One priest said the following after seventeen years as a priest in parish life, “When I begin in a parish for the first time, I look out at the people and know maybe a few of them. I haven’t done this before, but next time I move into a new parish. I would like to say something like, ‘I want to say that today we begin a very sacred relationship together which I do not take lightly. During the years that I am your pastor, we will face so much of life together. We will have to make decisions about budgets, repairs, school issues, education and formation of our young people. Mostly though, I am very aware that as pastor I will be linked with you in the most sacred moments of life: the birth of your children, baptisms and first communions; I will be with you every week sharing with you the presence of Christ in the Eucharist; I will have the blessing of giving you God’s grace of forgiveness in the confessional; I will visit you in the hospitals and nursing homes. You will call me to come and anoint your loved ones who are sick and dying. I will be with many of you as you prepare for death and eternity. Our relationship, through the Sacraments, will impact your very eternity and mine. For that reason I want to state clearly, I consider this a great blessing and privilege to serve you as your pastor and spiritual father. Pray that be worthy of this mission.’”

There is a fatherhood the priest accepts every time he begins a new assignment that should give him pause, and to realize that the gift of his priesthood is essential to the life of grace for all the people he serves.

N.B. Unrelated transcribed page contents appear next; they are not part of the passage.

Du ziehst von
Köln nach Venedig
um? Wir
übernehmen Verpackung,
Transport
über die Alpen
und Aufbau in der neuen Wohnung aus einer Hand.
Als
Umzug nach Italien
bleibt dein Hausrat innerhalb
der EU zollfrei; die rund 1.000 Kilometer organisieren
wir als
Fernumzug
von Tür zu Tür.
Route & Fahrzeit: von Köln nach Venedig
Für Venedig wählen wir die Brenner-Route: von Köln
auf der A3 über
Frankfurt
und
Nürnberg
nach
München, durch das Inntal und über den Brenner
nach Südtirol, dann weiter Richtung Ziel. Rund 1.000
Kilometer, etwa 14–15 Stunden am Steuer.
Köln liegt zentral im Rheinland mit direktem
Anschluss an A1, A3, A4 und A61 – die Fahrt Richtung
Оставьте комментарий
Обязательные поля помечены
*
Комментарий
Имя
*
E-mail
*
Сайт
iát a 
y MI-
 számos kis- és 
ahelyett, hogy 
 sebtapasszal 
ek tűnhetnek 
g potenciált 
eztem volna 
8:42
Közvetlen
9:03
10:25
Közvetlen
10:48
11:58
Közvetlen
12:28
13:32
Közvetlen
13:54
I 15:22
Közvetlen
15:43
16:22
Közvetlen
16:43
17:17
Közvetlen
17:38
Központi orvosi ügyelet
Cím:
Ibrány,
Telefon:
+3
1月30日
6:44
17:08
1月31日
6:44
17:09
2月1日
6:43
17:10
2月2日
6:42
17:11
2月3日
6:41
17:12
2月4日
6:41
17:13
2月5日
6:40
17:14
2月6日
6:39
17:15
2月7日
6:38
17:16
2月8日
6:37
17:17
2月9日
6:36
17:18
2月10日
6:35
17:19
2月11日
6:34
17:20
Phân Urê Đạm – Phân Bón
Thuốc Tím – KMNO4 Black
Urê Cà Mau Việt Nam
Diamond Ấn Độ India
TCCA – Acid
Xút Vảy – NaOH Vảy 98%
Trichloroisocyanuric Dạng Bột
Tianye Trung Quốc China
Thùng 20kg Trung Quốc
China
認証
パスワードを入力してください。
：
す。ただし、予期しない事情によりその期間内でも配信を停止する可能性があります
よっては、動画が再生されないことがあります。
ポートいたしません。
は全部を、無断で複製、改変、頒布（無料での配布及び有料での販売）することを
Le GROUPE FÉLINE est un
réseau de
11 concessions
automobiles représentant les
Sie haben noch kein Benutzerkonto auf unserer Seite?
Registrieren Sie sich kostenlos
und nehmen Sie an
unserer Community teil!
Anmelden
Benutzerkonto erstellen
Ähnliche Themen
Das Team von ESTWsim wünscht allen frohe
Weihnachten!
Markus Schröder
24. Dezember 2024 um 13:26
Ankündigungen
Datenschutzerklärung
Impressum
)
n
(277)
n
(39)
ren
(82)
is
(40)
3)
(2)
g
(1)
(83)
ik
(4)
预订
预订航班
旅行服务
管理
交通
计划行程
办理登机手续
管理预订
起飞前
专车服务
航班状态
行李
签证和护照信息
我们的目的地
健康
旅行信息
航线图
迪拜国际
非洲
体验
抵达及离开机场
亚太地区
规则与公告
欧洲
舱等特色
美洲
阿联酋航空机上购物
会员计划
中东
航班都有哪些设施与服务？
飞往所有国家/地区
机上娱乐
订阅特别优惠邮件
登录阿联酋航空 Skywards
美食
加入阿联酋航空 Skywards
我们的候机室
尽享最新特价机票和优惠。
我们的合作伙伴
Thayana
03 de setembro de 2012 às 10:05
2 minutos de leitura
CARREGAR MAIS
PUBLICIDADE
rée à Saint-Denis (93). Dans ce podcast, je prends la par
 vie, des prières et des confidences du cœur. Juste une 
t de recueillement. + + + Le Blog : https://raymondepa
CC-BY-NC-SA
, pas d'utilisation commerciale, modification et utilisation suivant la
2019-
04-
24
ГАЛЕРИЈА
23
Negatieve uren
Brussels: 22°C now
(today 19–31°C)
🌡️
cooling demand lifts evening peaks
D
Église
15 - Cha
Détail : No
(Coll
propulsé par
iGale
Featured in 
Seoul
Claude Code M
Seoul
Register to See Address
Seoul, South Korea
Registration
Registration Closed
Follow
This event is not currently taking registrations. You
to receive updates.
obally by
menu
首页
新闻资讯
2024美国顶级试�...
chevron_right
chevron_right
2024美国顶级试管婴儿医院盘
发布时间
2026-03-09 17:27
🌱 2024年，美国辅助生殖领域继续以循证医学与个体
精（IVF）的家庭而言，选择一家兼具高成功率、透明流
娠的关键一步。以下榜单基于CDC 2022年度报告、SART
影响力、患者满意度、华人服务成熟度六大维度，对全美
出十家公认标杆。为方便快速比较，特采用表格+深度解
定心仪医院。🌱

Story example: As a teacher in a Catholic high school I had one particular year which was very difficult and I wanted to get out of teaching but was too afraid to ask the bishop. One night I went to visit an elderly priest of our diocese, Father Joe Martinson. He would die the next week of cancer. I asked him what he would have done differently if he could do his life over again. Not knowing of my disdain for teaching, he said, “I would have taught high school longer.” I couldn’t believe he was saying that and then I shared with him how I was tired of teaching and just wanted out and away from the students who were the most troublemakers. Father Martinson, answered with a strong voice, “Do not stop teaching until the Bishop asks you to. These are the years of your fatherhood. The young people will test you. That is what young people do. But don’t give up on them. They need your fatherhood. Stay with them and later in life, they will come back and you will see that these spiritual children will be a part of the rest of your life, and they will strengthen you in the future.” I prayed about what he said and some time later asked the bishop to keep me in teaching as long as possible. I would never have chosen to do that had Father Martinson not shared his sense of spiritual fatherhood with me.